▶ [TASK INPUTS]

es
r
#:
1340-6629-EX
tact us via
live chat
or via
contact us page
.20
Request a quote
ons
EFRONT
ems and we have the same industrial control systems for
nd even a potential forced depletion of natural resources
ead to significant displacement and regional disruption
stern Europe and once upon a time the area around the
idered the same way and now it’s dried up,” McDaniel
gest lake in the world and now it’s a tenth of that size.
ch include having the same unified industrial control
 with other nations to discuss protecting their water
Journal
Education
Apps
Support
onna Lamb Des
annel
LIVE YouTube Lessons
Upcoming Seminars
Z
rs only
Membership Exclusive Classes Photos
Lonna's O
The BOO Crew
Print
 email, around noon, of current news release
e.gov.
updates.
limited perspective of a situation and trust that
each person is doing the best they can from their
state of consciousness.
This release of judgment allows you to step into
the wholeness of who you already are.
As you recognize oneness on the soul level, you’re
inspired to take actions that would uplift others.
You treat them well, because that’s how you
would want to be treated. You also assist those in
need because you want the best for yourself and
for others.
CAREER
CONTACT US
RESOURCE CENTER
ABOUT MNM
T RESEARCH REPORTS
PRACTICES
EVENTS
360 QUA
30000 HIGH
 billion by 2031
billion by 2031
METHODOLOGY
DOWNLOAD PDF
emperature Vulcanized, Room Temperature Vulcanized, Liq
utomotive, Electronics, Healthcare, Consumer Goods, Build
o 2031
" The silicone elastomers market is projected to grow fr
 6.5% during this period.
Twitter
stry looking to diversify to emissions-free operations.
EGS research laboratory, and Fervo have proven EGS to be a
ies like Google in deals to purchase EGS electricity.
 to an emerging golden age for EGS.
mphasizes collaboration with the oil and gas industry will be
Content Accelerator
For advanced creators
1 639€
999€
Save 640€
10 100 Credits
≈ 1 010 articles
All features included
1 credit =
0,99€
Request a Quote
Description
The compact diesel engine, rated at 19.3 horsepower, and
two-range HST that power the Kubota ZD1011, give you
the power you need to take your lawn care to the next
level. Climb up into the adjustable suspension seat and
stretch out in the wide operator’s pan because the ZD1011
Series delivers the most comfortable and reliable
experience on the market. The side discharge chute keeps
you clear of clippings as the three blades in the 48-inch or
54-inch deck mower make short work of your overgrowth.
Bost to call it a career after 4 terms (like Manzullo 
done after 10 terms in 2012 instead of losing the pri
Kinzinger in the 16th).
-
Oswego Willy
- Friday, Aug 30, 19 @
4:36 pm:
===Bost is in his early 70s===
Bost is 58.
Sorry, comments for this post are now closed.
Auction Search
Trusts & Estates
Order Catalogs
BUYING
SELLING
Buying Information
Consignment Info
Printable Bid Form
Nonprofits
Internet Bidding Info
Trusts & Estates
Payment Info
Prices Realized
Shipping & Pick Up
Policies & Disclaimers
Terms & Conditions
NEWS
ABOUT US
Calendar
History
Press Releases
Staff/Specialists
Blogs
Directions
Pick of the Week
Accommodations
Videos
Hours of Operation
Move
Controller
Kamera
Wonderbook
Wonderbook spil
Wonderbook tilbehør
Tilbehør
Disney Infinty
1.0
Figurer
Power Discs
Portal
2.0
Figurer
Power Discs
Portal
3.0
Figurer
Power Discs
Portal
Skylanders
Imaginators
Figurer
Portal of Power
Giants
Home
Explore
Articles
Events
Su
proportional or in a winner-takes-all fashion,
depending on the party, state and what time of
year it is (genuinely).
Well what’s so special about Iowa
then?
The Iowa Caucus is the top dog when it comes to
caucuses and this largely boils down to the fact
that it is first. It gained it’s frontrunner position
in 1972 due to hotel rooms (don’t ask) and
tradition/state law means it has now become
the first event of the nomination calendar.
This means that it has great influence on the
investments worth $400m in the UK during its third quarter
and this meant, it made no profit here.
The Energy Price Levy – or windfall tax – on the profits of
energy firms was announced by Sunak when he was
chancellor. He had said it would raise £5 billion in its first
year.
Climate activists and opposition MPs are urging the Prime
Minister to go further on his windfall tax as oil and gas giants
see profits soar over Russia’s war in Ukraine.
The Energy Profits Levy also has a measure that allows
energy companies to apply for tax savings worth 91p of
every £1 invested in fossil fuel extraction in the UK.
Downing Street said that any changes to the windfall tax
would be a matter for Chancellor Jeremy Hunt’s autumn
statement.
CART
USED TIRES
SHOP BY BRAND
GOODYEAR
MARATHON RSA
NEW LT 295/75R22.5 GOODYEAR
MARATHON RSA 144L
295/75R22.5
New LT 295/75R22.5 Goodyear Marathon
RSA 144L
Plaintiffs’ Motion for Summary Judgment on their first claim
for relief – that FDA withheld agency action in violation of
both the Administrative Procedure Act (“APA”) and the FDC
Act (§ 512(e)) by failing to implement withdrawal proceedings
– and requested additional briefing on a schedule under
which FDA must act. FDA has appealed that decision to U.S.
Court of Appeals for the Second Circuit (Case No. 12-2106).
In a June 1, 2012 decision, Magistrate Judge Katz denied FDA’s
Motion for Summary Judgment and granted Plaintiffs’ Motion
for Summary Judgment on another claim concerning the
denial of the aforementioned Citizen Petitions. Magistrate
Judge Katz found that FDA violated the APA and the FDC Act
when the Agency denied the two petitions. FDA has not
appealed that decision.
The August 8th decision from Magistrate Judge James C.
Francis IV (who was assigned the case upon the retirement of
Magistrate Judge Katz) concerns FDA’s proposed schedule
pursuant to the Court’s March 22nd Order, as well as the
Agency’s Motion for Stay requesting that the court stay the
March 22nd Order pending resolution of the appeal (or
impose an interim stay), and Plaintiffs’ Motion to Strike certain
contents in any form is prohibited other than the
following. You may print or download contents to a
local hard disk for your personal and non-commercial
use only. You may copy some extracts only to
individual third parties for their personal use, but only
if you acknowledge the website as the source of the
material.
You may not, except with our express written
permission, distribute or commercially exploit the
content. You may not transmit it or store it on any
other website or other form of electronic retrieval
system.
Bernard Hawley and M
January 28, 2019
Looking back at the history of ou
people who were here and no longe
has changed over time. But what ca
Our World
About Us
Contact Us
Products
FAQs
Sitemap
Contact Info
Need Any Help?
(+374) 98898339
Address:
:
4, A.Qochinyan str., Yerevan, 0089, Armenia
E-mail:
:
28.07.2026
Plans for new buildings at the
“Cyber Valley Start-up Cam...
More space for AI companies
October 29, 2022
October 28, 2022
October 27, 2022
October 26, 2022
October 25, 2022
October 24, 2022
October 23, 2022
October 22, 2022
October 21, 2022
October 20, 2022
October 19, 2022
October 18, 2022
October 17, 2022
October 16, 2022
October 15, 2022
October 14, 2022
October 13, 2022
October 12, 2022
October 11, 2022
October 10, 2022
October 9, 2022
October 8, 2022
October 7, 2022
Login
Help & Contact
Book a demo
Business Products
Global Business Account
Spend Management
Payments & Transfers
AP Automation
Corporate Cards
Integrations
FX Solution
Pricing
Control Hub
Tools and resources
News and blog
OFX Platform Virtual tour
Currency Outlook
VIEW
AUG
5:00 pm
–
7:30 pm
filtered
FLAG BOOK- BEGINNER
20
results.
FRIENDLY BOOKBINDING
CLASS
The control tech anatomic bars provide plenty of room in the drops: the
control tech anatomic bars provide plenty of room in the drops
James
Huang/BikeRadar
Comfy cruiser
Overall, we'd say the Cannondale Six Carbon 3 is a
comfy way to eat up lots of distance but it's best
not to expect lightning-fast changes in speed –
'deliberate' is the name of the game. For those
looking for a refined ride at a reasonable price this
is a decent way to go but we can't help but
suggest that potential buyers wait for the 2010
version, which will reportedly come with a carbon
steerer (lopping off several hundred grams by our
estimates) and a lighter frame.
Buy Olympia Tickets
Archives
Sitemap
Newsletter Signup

▶ [DIRECTIONS FOR THIS TASK]
Wherever the string "Levy" appears in the data above, copy the line it sits in.

▶ [EXPECTED OUTPUT]
The Energy Price Levy – or windfall tax – on the profits of
The Energy Profits Levy also has a measure that allows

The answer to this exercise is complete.